(Exercise material Opens)

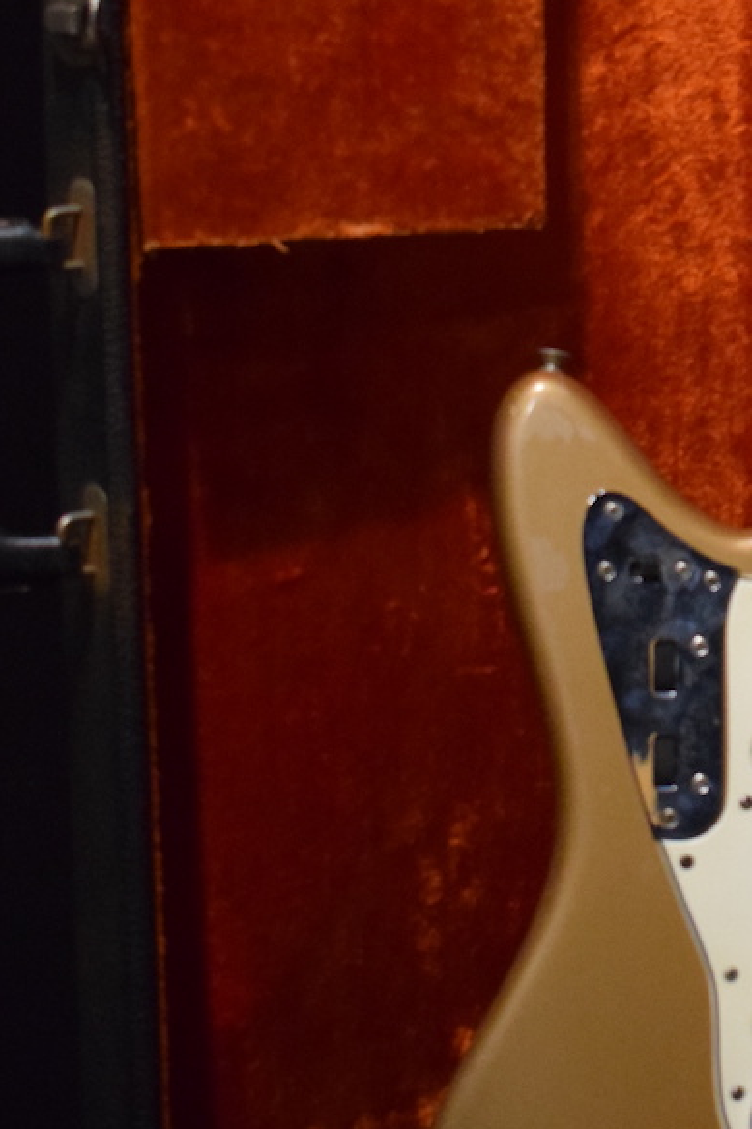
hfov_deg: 13.9
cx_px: 839
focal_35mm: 96
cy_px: 385
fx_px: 3018
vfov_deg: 21.1
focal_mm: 25
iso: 2500
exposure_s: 1/60
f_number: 4
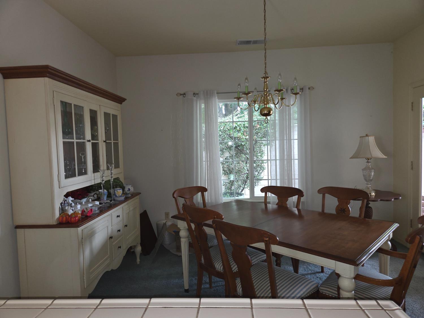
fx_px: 282
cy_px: 159
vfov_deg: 58.9
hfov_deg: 73.9
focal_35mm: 23
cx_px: 212
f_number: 1.8
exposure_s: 1/24
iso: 125
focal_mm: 5.4
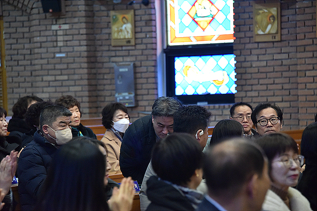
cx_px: 158
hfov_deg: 10.8
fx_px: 1673
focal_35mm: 190
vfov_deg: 7.2
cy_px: 106
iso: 5600
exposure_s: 1/125
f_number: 6.3
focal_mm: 190
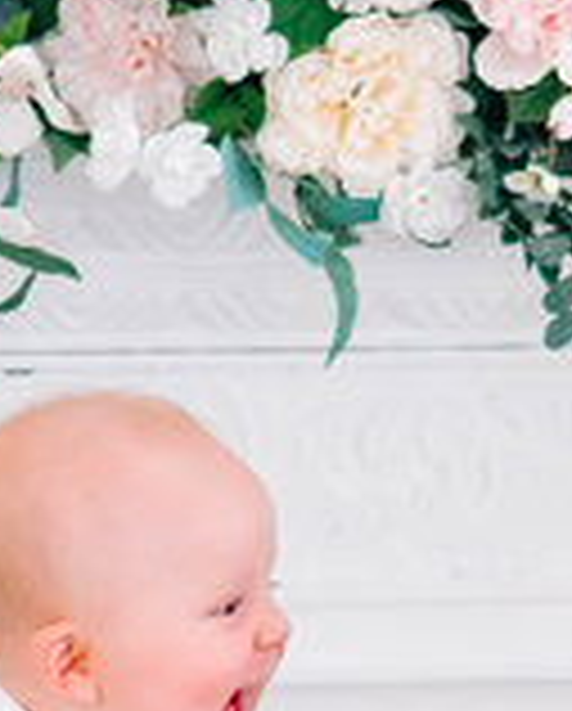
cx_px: 288
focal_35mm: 356
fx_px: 7512
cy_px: 623
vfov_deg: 5.4
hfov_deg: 4.4
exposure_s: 1/400
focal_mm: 50
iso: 1000
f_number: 2.2
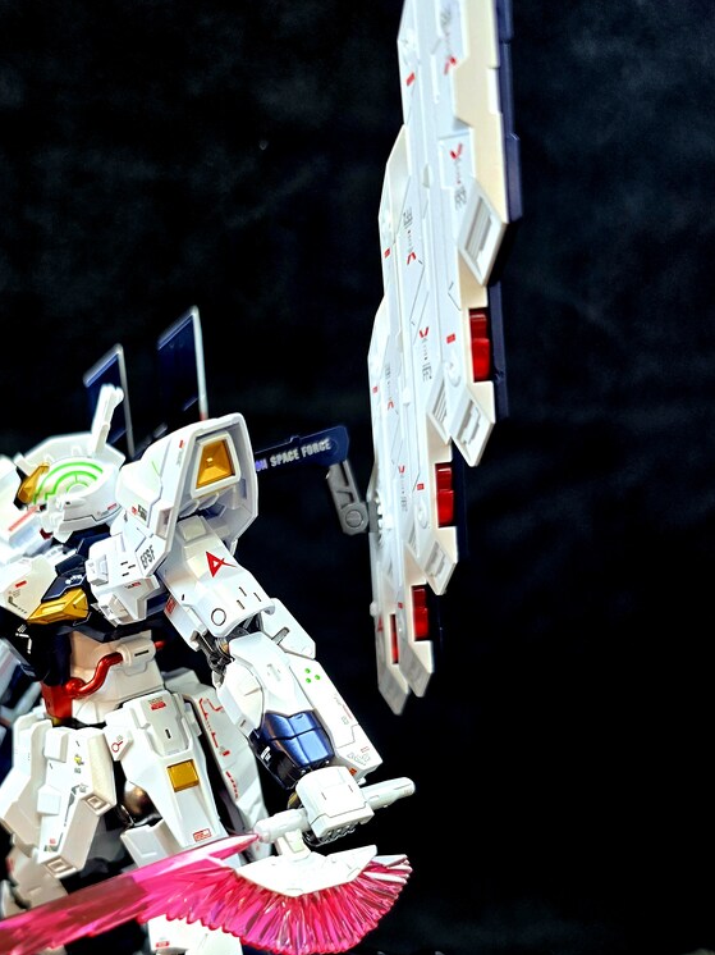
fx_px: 1020
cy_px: 704
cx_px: 177
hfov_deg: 37.7
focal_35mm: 37
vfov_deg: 48.4
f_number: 1.7
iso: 250
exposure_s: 1/120
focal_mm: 6.3
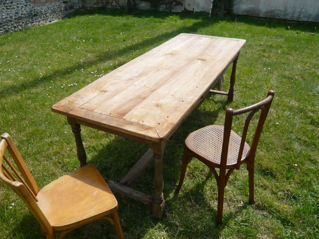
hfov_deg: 63.4
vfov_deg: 49.7
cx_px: 160
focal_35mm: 28
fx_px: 258
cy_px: 120
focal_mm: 4.6
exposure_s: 1/160
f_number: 8
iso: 100
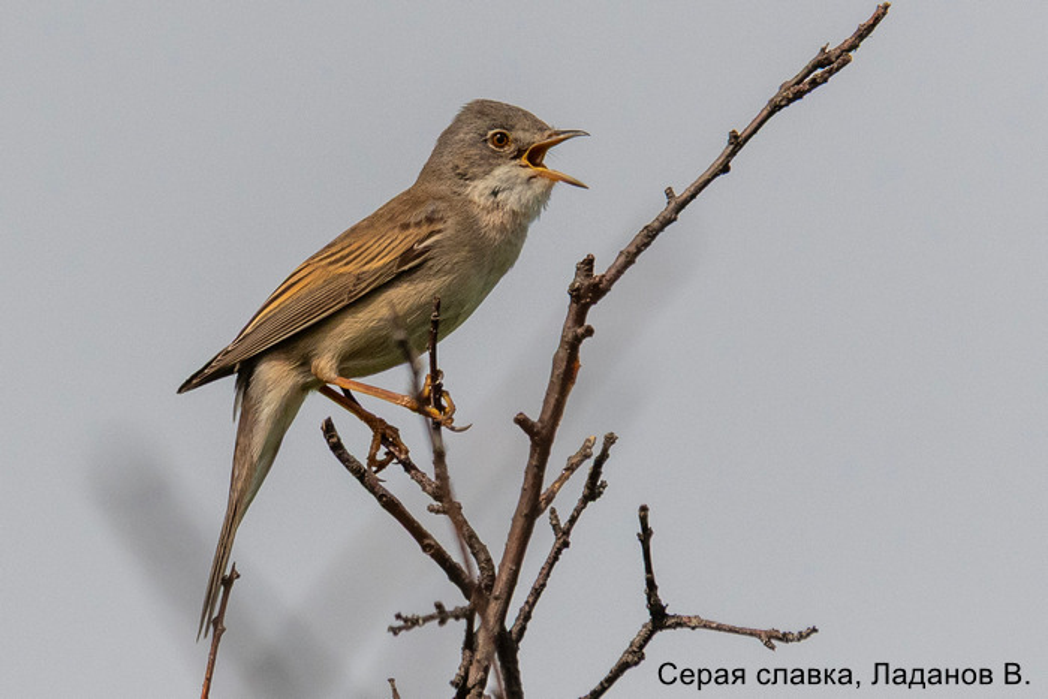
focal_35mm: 900
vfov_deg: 1.5
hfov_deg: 2.3
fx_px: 26204
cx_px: 524
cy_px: 350
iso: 400
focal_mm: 600
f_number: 7.1
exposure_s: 1/5000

(Exercise material Closes)

» Assignment
Retype the records above exactly, and keep any picture out of what you write.

» Answer to the exercise
hfov_deg: 13.9
cx_px: 839
focal_35mm: 96
cy_px: 385
fx_px: 3018
vfov_deg: 21.1
focal_mm: 25
iso: 2500
exposure_s: 1/60
f_number: 4
fx_px: 282
cy_px: 159
vfov_deg: 58.9
hfov_deg: 73.9
focal_35mm: 23
cx_px: 212
f_number: 1.8
exposure_s: 1/24
iso: 125
focal_mm: 5.4
cx_px: 158
hfov_deg: 10.8
fx_px: 1673
focal_35mm: 190
vfov_deg: 7.2
cy_px: 106
iso: 5600
exposure_s: 1/125
f_number: 6.3
focal_mm: 190
cx_px: 288
focal_35mm: 356
fx_px: 7512
cy_px: 623
vfov_deg: 5.4
hfov_deg: 4.4
exposure_s: 1/400
focal_mm: 50
iso: 1000
f_number: 2.2
fx_px: 1020
cy_px: 704
cx_px: 177
hfov_deg: 37.7
focal_35mm: 37
vfov_deg: 48.4
f_number: 1.7
iso: 250
exposure_s: 1/120
focal_mm: 6.3
hfov_deg: 63.4
vfov_deg: 49.7
cx_px: 160
focal_35mm: 28
fx_px: 258
cy_px: 120
focal_mm: 4.6
exposure_s: 1/160
f_number: 8
iso: 100
focal_35mm: 900
vfov_deg: 1.5
hfov_deg: 2.3
fx_px: 26204
cx_px: 524
cy_px: 350
iso: 400
focal_mm: 600
f_number: 7.1
exposure_s: 1/5000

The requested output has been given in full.